(Study material Opens)

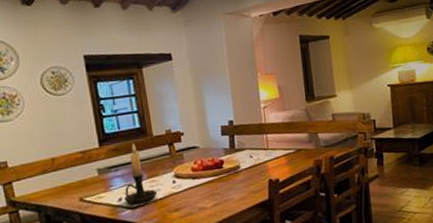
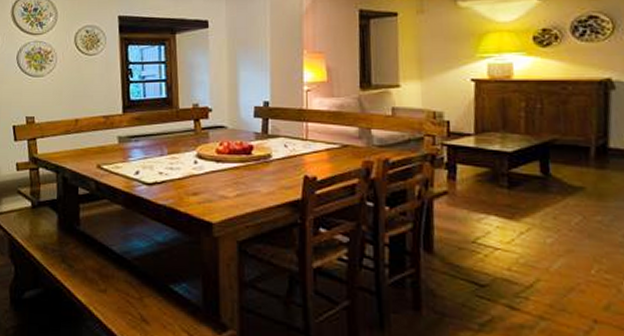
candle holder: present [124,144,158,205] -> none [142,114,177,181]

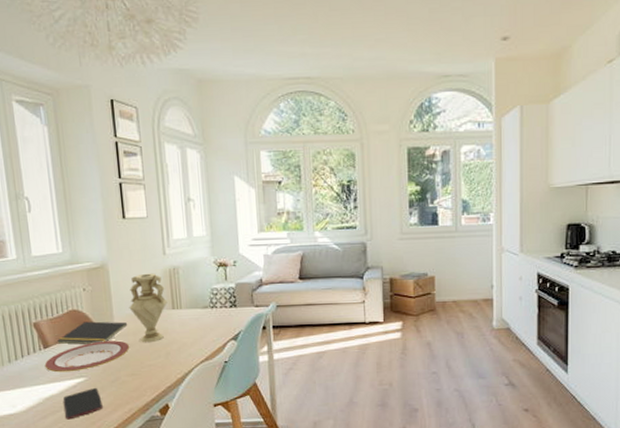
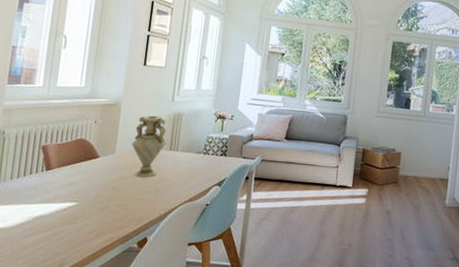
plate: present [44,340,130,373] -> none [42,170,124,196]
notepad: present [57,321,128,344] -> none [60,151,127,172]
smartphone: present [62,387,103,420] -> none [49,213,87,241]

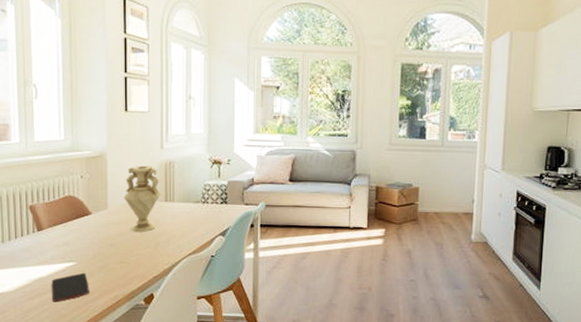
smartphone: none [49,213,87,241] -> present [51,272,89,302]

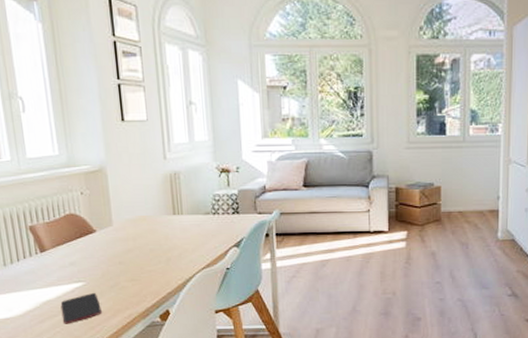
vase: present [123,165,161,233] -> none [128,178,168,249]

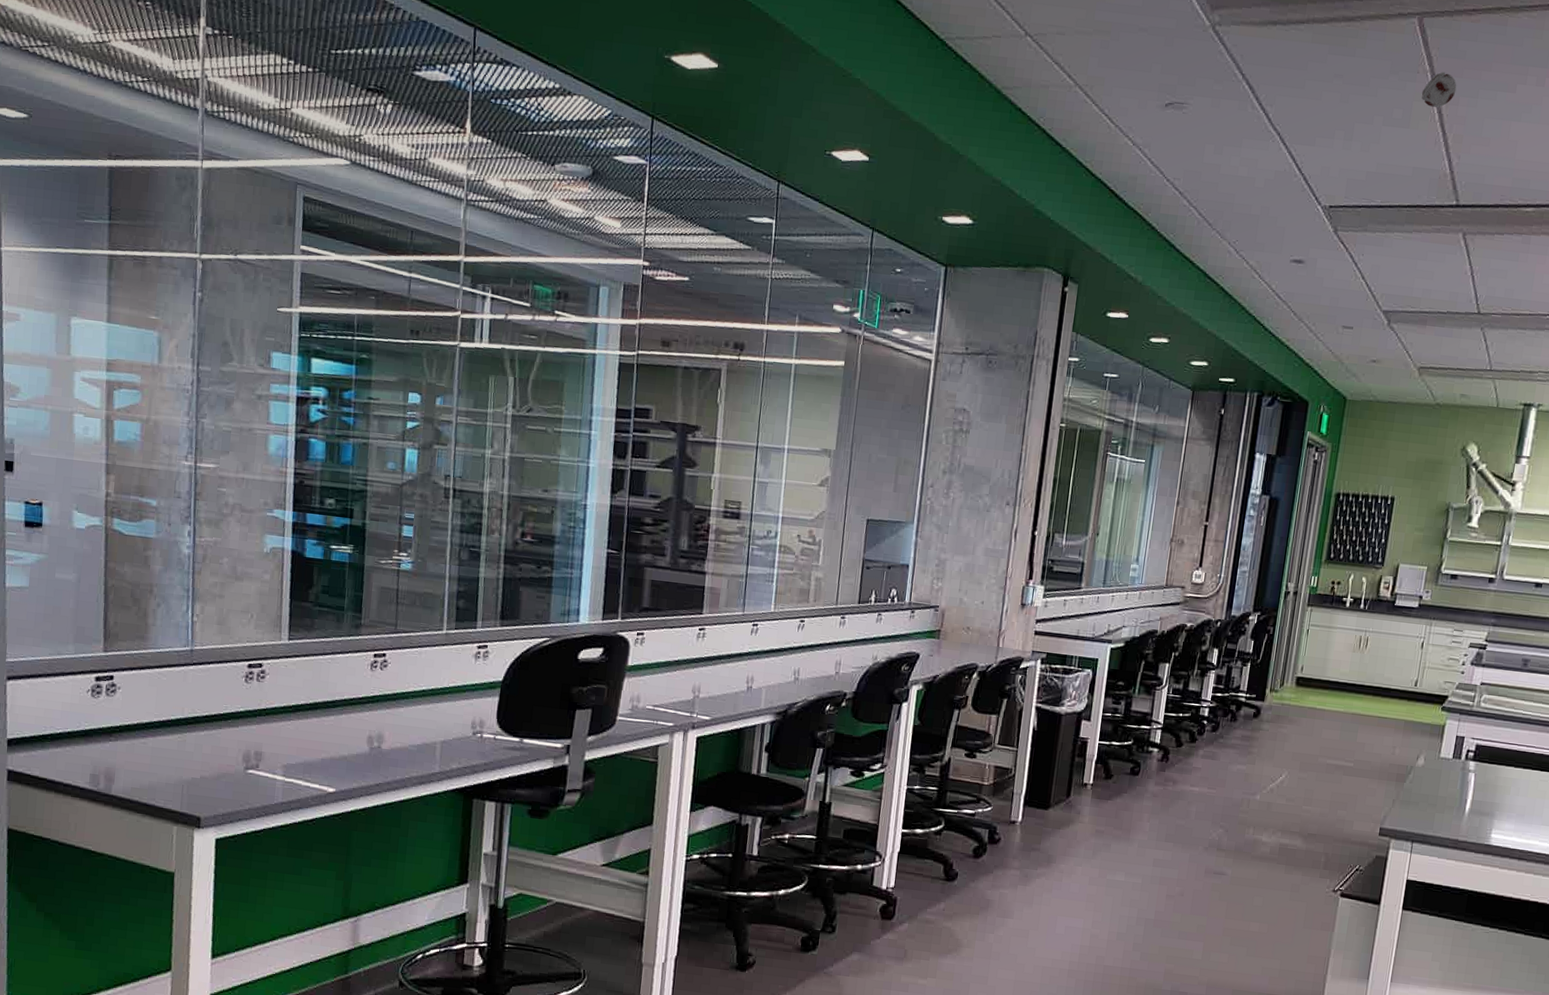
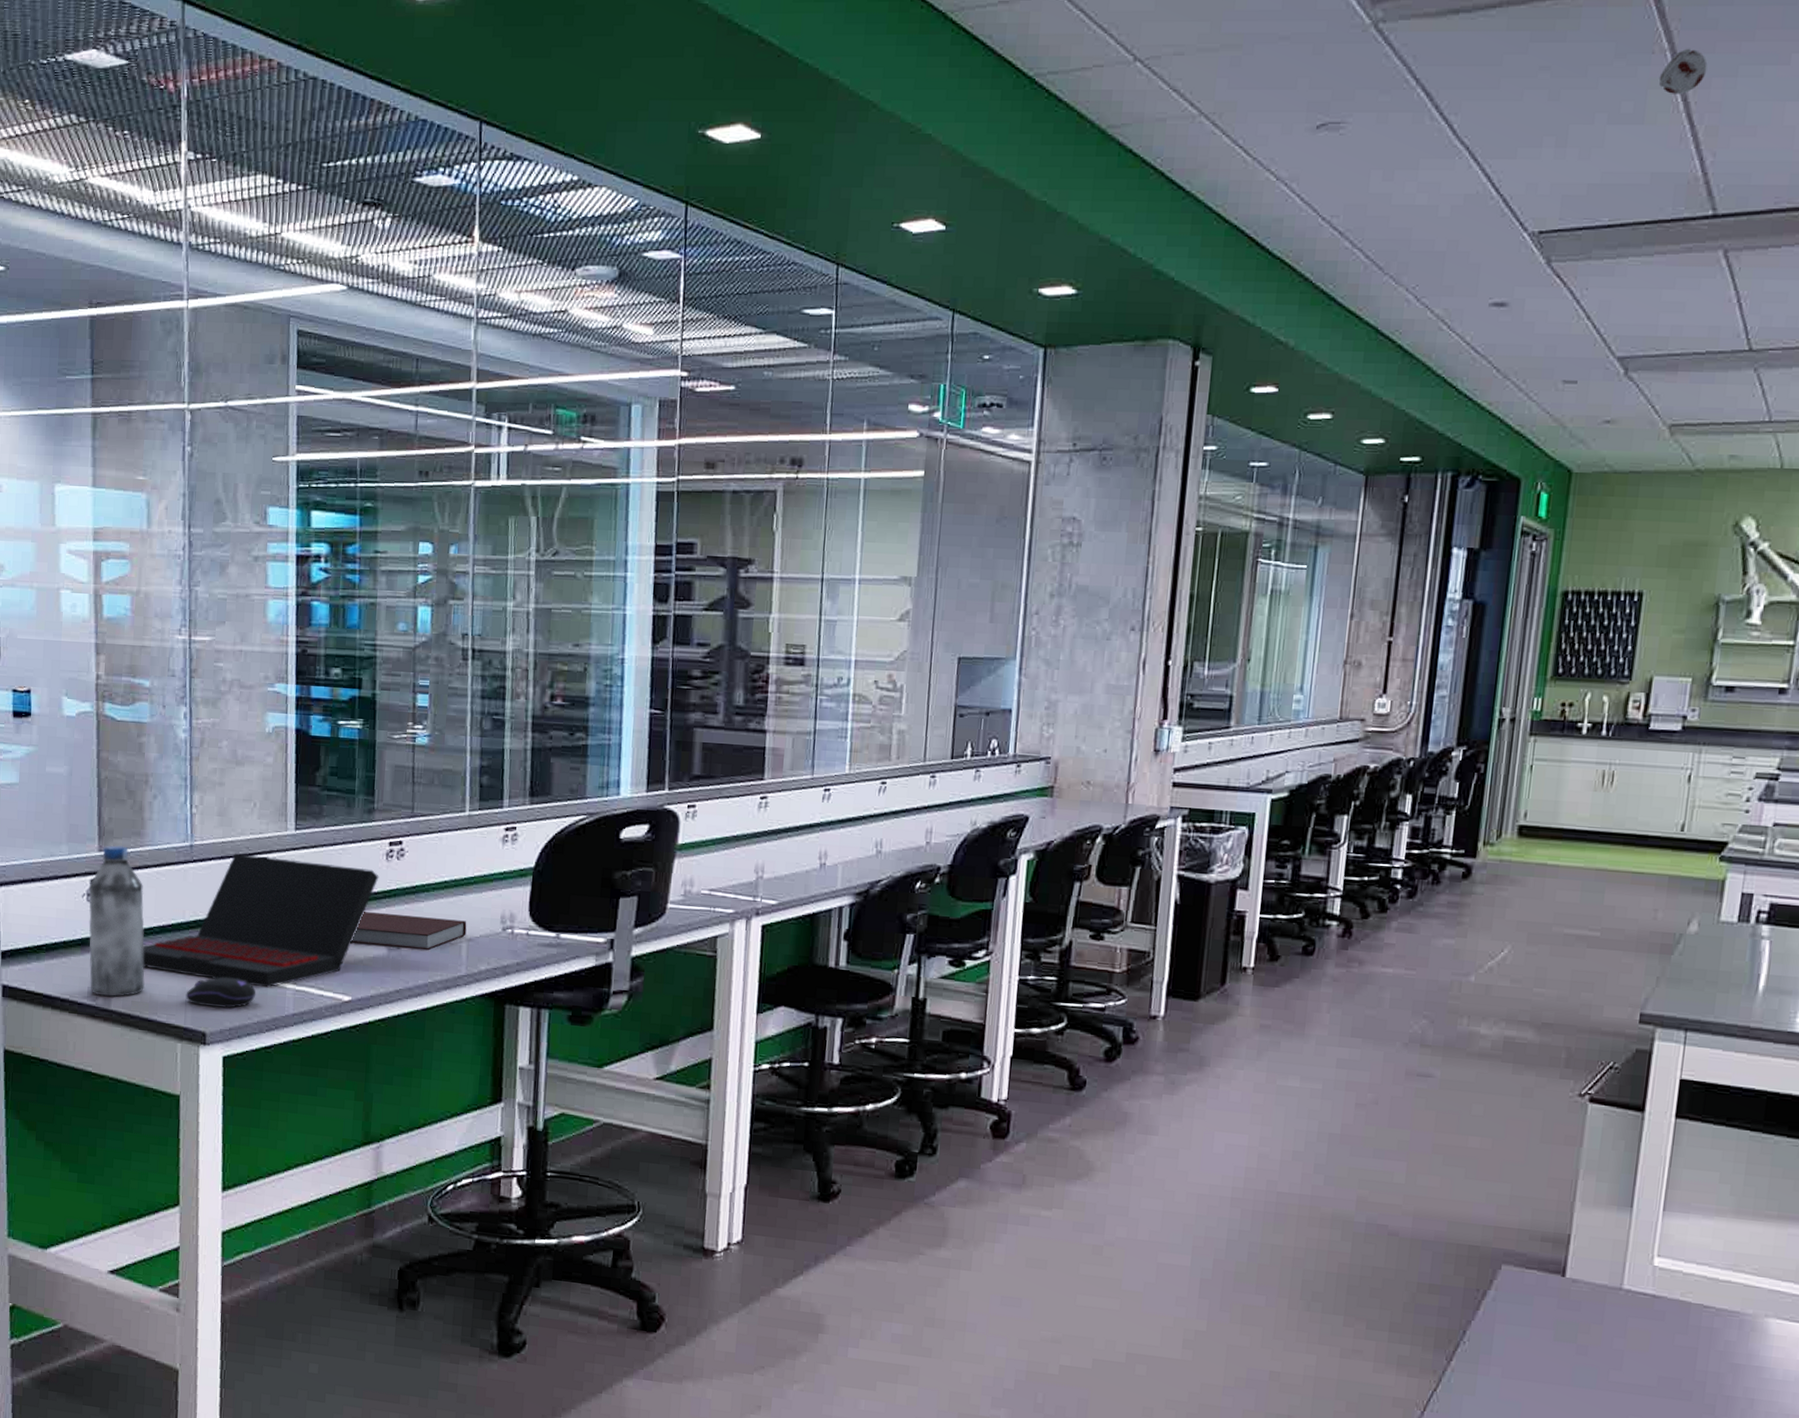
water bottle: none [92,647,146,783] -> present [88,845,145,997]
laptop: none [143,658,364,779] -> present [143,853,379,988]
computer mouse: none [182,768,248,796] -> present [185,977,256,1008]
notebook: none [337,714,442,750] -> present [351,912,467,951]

(Study material Closes)

* _Task requirements_: Print the records above again exactly. Leave out the images.

* _Answer section_:
candle holder: present [124,144,158,205] -> none [142,114,177,181]

plate: present [44,340,130,373] -> none [42,170,124,196]
notepad: present [57,321,128,344] -> none [60,151,127,172]
smartphone: present [62,387,103,420] -> none [49,213,87,241]

smartphone: none [49,213,87,241] -> present [51,272,89,302]

vase: present [123,165,161,233] -> none [128,178,168,249]

water bottle: none [92,647,146,783] -> present [88,845,145,997]
laptop: none [143,658,364,779] -> present [143,853,379,988]
computer mouse: none [182,768,248,796] -> present [185,977,256,1008]
notebook: none [337,714,442,750] -> present [351,912,467,951]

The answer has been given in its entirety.